• [Request]:
Pick out each line of the material that contains the word "What", treating uppercase and lowercase as different, and copy those lines.
── Task input
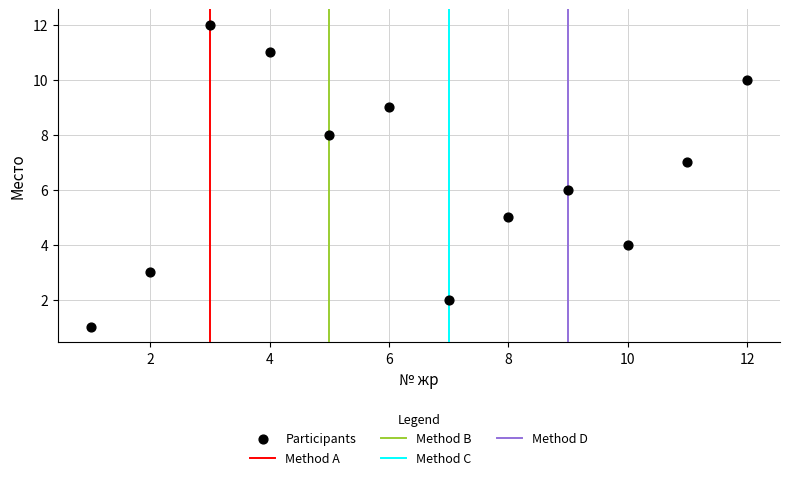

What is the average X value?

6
────
── Task input
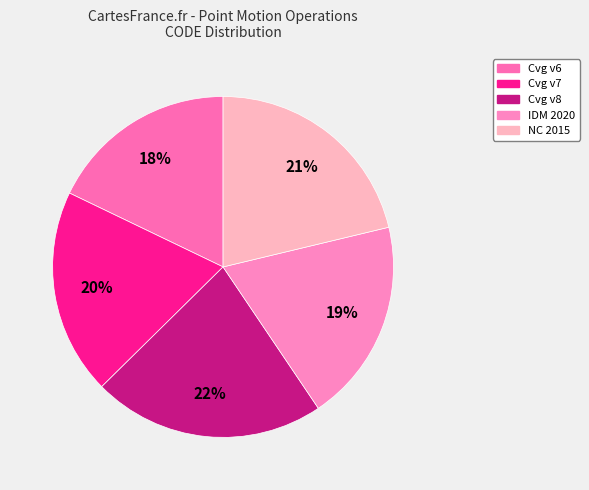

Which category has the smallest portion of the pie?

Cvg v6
────
── Task input
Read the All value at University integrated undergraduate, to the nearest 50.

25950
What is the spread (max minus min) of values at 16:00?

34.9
────
• [Task answer]:
What is the average X value?
What is the spread (max minus min) of values at 16:00?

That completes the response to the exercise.